Her answers were matter-of-fact, as if she were relaying nothing more important than the price of coffee at a 7-11. She dropped out of school as soon as she turned 18 because because she’d been “in CPS” and wanted out. She had six months left of her senior year in high school and walked away, looking for freedom and a job. Now, about nine months after that decision, she knew there was a price to freedom, and she couldn’t pay for it without at least a high school diploma. So she had applied at a charter school specializing in getting dropouts through the finish line, but hadn’t heard back. She said Our Family Services had gotten her off the streets and she figured the school would contact them. She said she wanted to get a diploma so she could go to college and be a film-maker “but like I know that’s impossible since they only hire one person a year in that industry.”
“Why’d you drop out?”
“I just figured I wouldn’t need it,” she said, shrugging. “I figured I could make it on the streets, make it on my own.
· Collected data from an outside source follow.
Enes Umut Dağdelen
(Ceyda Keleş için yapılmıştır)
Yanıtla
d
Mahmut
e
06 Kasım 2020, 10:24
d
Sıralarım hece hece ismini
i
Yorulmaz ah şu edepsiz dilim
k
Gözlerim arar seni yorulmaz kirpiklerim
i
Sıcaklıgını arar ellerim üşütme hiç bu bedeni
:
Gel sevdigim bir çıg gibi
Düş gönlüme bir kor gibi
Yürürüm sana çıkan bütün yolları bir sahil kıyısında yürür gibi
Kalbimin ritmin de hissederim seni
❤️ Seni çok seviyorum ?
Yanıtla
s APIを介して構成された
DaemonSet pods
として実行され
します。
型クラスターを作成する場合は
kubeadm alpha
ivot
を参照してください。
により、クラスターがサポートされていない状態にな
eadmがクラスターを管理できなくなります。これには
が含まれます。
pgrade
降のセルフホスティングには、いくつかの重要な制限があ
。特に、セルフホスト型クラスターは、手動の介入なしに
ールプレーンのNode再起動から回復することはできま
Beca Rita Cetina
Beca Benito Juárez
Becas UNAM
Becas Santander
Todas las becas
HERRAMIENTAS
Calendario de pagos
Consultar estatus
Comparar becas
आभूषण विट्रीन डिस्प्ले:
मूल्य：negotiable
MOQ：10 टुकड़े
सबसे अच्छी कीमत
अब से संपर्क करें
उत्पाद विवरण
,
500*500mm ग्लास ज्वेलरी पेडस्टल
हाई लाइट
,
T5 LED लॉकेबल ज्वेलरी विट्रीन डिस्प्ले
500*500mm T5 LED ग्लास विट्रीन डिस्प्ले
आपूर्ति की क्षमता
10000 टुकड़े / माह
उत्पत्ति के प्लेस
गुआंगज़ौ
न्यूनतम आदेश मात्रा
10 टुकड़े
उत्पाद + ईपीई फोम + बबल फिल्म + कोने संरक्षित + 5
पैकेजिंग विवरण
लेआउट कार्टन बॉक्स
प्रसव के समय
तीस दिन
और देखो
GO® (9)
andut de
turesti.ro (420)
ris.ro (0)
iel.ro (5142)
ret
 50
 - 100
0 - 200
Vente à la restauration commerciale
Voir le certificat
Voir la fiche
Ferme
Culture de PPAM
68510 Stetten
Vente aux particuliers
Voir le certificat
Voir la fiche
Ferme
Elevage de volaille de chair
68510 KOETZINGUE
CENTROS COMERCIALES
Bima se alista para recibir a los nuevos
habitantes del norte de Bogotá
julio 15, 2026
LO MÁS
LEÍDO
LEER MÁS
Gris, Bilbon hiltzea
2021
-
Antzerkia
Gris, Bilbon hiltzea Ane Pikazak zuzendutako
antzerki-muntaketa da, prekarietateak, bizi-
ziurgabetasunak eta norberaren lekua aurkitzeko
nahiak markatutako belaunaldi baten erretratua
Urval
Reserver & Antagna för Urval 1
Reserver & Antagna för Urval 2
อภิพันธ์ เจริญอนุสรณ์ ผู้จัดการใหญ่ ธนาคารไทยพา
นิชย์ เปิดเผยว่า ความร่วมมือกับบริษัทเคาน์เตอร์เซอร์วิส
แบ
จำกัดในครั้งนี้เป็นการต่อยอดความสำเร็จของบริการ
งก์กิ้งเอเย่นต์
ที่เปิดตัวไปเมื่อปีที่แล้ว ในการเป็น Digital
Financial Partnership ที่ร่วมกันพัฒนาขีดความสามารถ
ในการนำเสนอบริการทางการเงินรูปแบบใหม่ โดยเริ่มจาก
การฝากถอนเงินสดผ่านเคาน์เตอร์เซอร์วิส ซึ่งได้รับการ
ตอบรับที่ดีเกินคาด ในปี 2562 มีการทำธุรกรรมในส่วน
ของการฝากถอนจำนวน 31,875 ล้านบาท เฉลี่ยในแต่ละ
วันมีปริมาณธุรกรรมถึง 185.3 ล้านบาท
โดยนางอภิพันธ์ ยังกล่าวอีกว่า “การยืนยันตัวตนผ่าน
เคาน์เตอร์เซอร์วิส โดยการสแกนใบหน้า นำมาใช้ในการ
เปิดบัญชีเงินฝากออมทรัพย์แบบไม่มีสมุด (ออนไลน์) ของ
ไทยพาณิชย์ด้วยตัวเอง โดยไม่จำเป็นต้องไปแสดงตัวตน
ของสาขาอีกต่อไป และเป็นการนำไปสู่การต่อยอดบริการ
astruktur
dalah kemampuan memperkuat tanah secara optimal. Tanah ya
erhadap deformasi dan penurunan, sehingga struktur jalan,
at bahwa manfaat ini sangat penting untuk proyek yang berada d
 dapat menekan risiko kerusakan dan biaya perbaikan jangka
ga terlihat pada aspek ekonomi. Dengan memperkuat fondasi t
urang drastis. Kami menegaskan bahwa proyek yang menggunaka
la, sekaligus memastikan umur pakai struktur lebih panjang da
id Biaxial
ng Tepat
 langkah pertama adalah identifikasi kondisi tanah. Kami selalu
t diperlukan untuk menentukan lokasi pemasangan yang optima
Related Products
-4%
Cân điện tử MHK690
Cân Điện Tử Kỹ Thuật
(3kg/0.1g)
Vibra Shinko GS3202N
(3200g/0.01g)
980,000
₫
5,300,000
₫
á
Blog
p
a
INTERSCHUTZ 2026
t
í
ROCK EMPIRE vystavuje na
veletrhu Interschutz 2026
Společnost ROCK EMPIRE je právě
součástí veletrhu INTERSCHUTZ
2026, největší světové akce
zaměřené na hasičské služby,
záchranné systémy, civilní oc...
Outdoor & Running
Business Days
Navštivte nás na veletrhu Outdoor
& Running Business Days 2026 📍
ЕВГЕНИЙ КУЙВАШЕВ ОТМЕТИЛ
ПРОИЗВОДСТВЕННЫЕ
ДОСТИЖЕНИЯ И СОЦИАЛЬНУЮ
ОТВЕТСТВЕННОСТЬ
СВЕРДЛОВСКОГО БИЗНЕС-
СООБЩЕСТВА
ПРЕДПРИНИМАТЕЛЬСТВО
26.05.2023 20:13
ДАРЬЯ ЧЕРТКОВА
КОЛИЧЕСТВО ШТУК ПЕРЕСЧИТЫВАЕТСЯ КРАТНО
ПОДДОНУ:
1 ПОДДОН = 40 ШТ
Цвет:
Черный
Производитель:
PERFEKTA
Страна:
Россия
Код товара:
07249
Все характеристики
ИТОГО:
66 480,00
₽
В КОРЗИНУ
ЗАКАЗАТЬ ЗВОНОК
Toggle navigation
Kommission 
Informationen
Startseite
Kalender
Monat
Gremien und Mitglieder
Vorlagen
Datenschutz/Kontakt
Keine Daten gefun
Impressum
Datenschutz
Get a job. I was young. It was a bad idea.”
You still are young, I wanted to say, except she looked so old.
“You need to call the school again,” I said, launching into academic advising mode. “Don’t wait for them to call you. You’re one of dozens of kids applying. Advocate for yourself. Don’t give up because you know you won’t get anywhere without at least a high school diploma.”
“Yeah, I know. Maybe. Maybe I’ll call.”
“No maybes. You do it.”
My bus pulled up and the girl started walking away from me.
“Call the school,” I repeated.
“O.K.,” she said, turning around for a nanosecond. “Thanks for the phone.”
She walked away, heading nowhere, and I got on my bus, fairly certain my mini-advising session made no difference at all, but hoping maybe it did.